Just as a body, though one, has many parts, but all its many parts form one body, so it is with Christ. […] The body is not made up of one part but of many.

[…] There should be no division in the body, but that its parts should have equal concern for each other. If one part suffers, every part suffers with it; if one part is honored, every part rejoices with it.

Excerpts from 1 Corinthians 12

Lent 2017 – Day 3

I have the beginnings of several posts mulling over in my head, and can’t seem to settle on any of them. That’s partly why I didn’t write yesterday, because my thoughts keep swirling from one thing to the next.

There’s so much of life to ponder that the sheer volume of it feels overwhelming.

There is love

and joy

and memories

and fear

and sadness

and contentment

and insecurity

and hopes

and peace

and repentance

and anger (both righteous and unrighteous)

and impatience

and kindness

and disappointment

and in amongst all of that, there’s the day-in, day-out ordinariness of life to live.

So I take the gift and the discipline of this Lenten practice,
in spite of and because of the tangle inside my head,

and I stop.

I read (again) the passage I’ve chosen and wrestle through the good and powerful words about fasting and oppression and freedom and justice and find (again) this reminder:

Isaiah 58:11

The Lord will guide you continually, giving you water when you are dry and restoring your strength. You will be like a well-watered garden, like an ever-flowing spring.

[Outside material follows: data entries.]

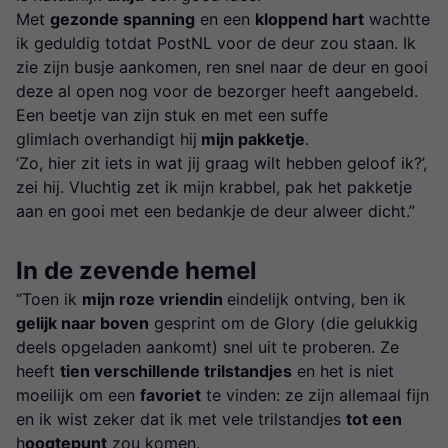
Met
gezonde spanning
en een
kloppend hart
wachtte
ik geduldig totdat PostNL voor de deur zou staan. Ik
zie zijn busje aankomen, ren snel naar de deur en gooi
deze al open nog voor de bezorger heeft aangebeld.
Een beetje van zijn stuk en met een suffe
glimlach overhandigt hij
mijn pakketje
.
‘Zo, hier zit iets in wat jij graag wilt hebben geloof ik?’,
zei hij. Vluchtig zet ik mijn krabbel, pak het pakketje
aan en gooi met een bedankje de deur alweer dicht.”
In de zevende hemel
“Toen ik
mijn roze vriendin
eindelijk ontving, ben ik
gelijk naar boven
gesprint om de Glory (die gelukkig
deels opgeladen aankomt) snel uit te proberen. Ze
heeft
tien verschillende trilstandjes
en het is niet
moeilijk om een
favoriet
te vinden: ze zijn allemaal fijn
en ik wist zeker dat ik met vele trilstandjes
tot een
h
oogtepunt
zou komen.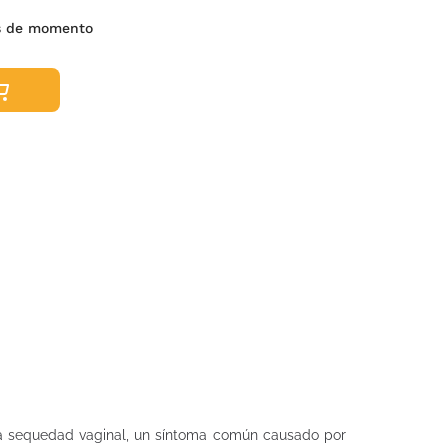
s de momento
la sequedad vaginal, un síntoma común causado por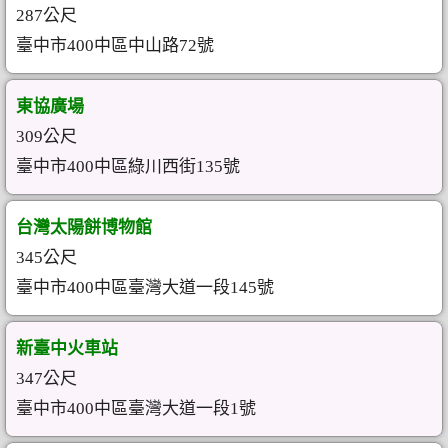
287公尺
臺中市400中區中山路72號
東協廣場
309公尺
臺中市400中區綠川西街135號
台灣太陽餅博物館
345公尺
臺中市400中區臺灣大道一段145號
新臺中火車站
347公尺
臺中市400中區臺灣大道一段1號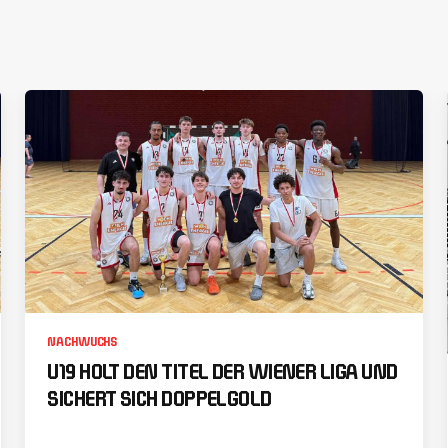
NACHWUCHS
U19 HOLT DEN TITEL DER WIENER LIGA UND
SICHERT SICH DOPPELGOLD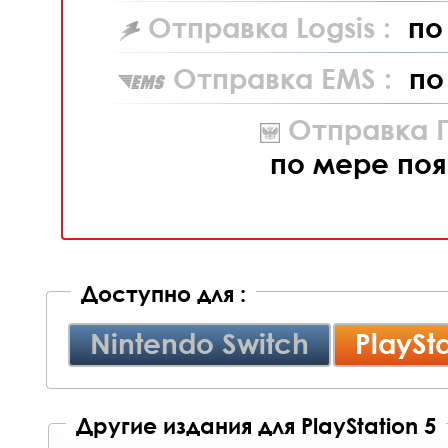
Отправка Logsis :
по
Отправка EMS :
по
Отправка П
по мере поя
Доступно для :
Nintendo Switch
PlaySta
Другие издания для PlayStation 5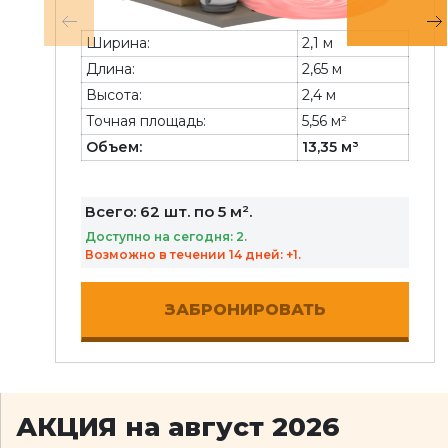
Ширина:
2,1 м
Длина:
2,65 м
Высота:
2,4 м
Точная площадь:
5,56 м²
Объем:
13,35 м³
Всего: 62 шт. по 5 м².
Доступно на сегодня: 2.
Возможно в течении 14 дней: +1.
ЗАБРОНИРОВАТЬ
АКЦИЯ на август 2026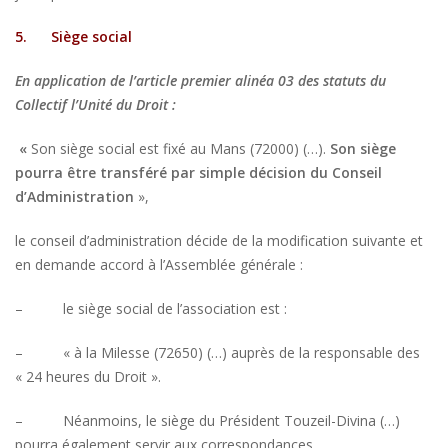
5.
Siège social
En application de l’article premier alinéa 03 des statuts du
Collectif l’Unité du Droit :
«
Son siège social est fixé au Mans (72000) (…).
Son siège
pourra être transféré par simple décision du Conseil
d’Administration
»,
le conseil d’administration décide de la modification suivante et
en demande accord à l’Assemblée générale :
– le siège social de l’association est :
– « à la Milesse (72650) (…) auprès de la responsable des
« 24 heures du Droit ».
– Néanmoins, le siège du Président Touzeil-Divina (…)
pourra également servir aux correspondances.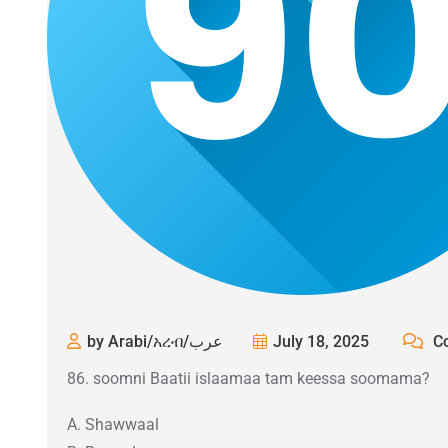
by Arabi/አረብ/عرب
July 18, 2025
Co
86. soomni Baatii islaamaa tam keessa soomama?
A. Shawwaal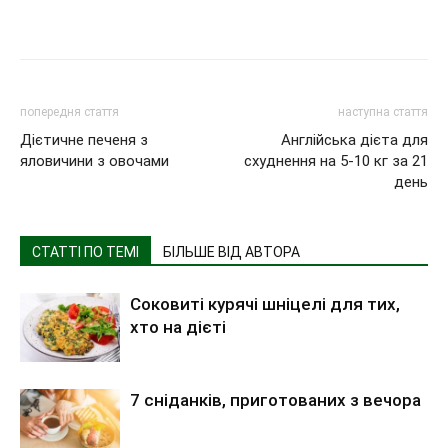
попередня стаття
наступна стаття
Дієтичне печеня з
Англійська дієта для
яловичини з овочами
схуднення на 5-10 кг за 21
день
СТАТТІ ПО ТЕМІ
БІЛЬШЕ ВІД АВТОРА
Соковиті курячі шніцелі для тих,
хто на дієті
7 сніданків, приготованих з вечора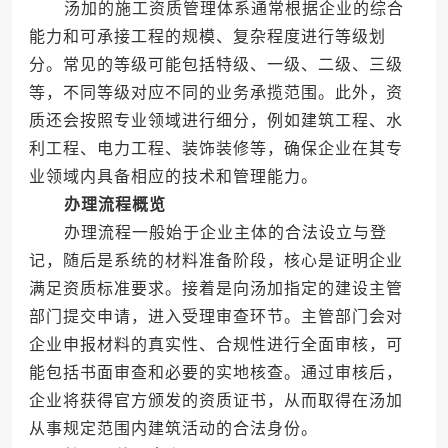
汤加的施工资质管理体系通常根据企业的综合
能力和可承接工程的规模、复杂程度进行等级划
分。常见的等级可能包括特级、一级、二级、三级
等，不同等级对应不同的业务承揽范围。此外，资
质还会按照专业领域进行细分，例如建筑工程、水
利工程、电力工程、装饰装修等，确保企业在其专
业领域内具备相应的技术和管理能力。
办理流程概览
办理流程一般始于企业主体的合法设立与登
记，随后是系统的材料准备阶段，核心是证明企业
满足资质标准要求。接着是向汤加指定的建设主管
部门提交申请，进入受理审查环节。主管部门会对
企业申报材料的真实性、合规性进行全面审核，可
能包括书面审查和必要的实地核查。通过审核后，
企业将获得官方颁发的资质证书，从而取得在汤加
从事规定范围内建筑活动的合法身份。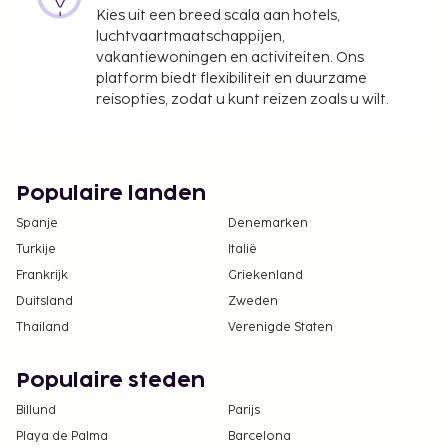
Kies uit een breed scala aan hotels,
luchtvaartmaatschappijen,
vakantiewoningen en activiteiten. Ons
platform biedt flexibiliteit en duurzame
reisopties, zodat u kunt reizen zoals u wilt.
Populaire landen
Spanje
Denemarken
Turkije
Italië
Frankrijk
Griekenland
Duitsland
Zweden
Thailand
Verenigde Staten
Populaire steden
Billund
Parijs
Playa de Palma
Barcelona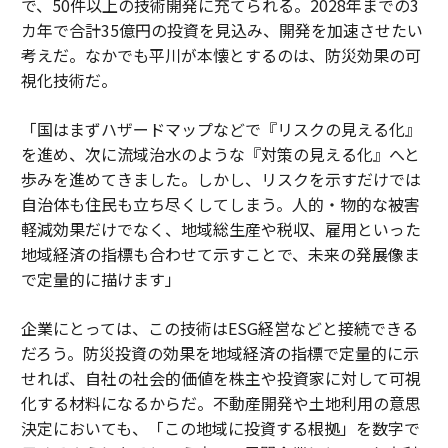
で、50件以上の技術開発に充てられる。2028年までの3
カ年で合計35億円の投資を見込み、開発を加速させたい
考えだ。なかでも平川が本懐とするのは、防災効果の可
視化技術だ。
「国はまずハザードマップなどで『リスクの見える化』
を進め、次に流域治水のような『対策の見える化』へと
歩みを進めてきました。しかし、リスクを示すだけでは
自治体も住民も立ち尽くしてしまう。人的・物的な被害
軽減効果だけでなく、地域総生産や税収、雇用といった
地域経済の指標も合わせて示すことで、未来の発展像ま
で定量的に描けます」
企業にとっては、この技術はESG経営などと接続できる
だろう。防災投資の効果を地域経済の指標で定量的に示
せれば、自社の社会的価値を株主や投資家に対して可視
化する材料になるからだ。不動産開発や土地利用の意思
決定においても、「この地域に投資する根拠」を数字で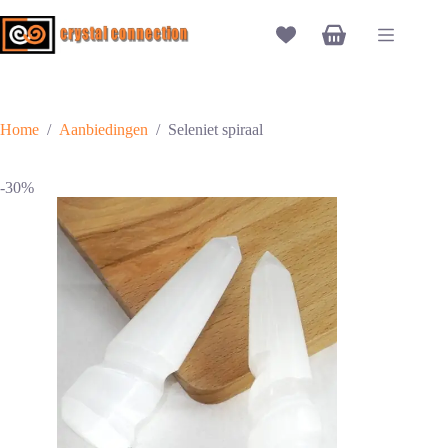
Ga
naar
Winkelwagen
de
inhoud
Home
/
Aanbiedingen
/
Seleniet spiraal
-30%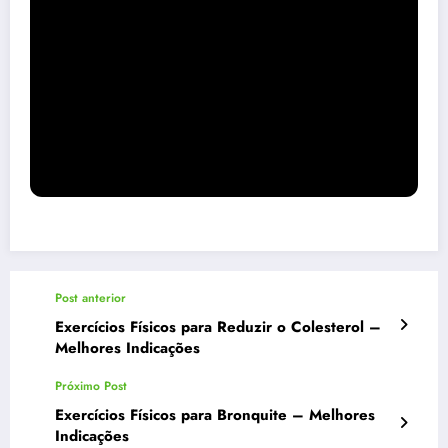
Post anterior
Exercícios Físicos para Reduzir o Colesterol –
Melhores Indicações
Próximo Post
Exercícios Físicos para Bronquite – Melhores
Indicações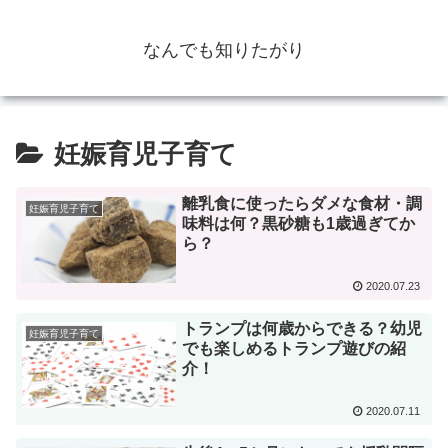
なんでも知りたがり
妊娠育児子育て
離乳食に使ったらダメな食材・調
妊娠育児子育て
味料は何？黒砂糖も1歳過ぎてか
ら？
2020.07.23
トランプは何歳からできる？幼児
妊娠育児子育て
でも楽しめるトランプ遊びの紹
介！
2020.07.11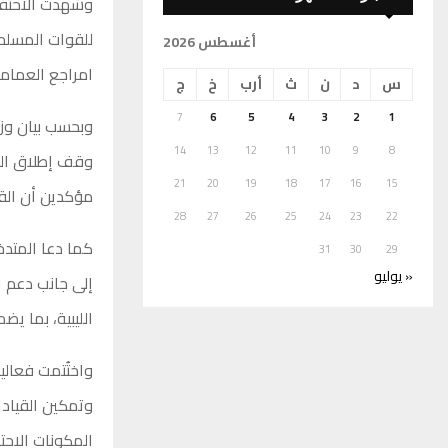
وشهدت الاحتفال
أغسطس 2026
امراجع العمامي
س
د
ن
ث
أرب
خ
ج
7
6
5
4
3
2
1
وبحسب بيان وزا
14
13
12
11
10
9
8
وقف إطلاق النا
21
20
19
18
17
16
15
مؤكدين أن القر
28
27
26
25
24
23
22
كما دعا المتدخ
31
30
29
« يوليو
إلى جانب دعم 
الليبية، بما يض
واختُتمت فعالي
وتمكين القيادا
المكونات الاجتم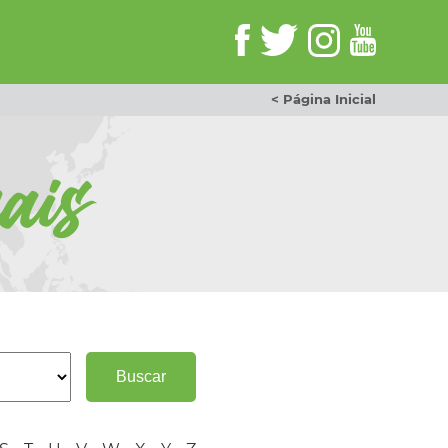
< Página Inicial
ais
Buscar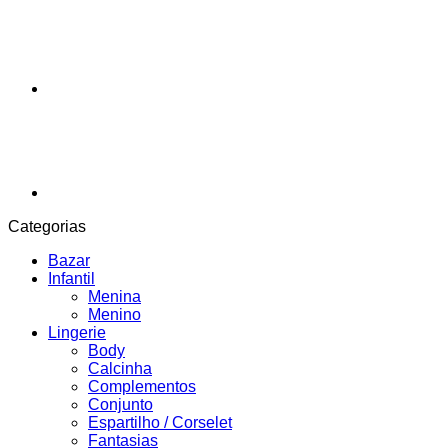
Categorias
Bazar
Infantil
Menina
Menino
Lingerie
Body
Calcinha
Complementos
Conjunto
Espartilho / Corselet
Fantasias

In spite of and because of my weakness,
in spite of and because of my strength,

God is present.

God brings refreshment and restoration and rest.

God wrestles with me through the tangle.

Nothing is settled or sorted or untangled, and maybe that isn’t the goal.

Because in the midst of the tangle, there is stillness.

Lent 2017 – Day 1

Today I used the words of this poem by Jan Richardson to think about Ash Wednesday, the first day of Lent.

I love these lines in particular:

Did you not know

what the Holy One

can do with dust?

The beauty of Lent, of making space to lament and to repent, is that the Holy One can do so much with all that is dust and ashes in our lives.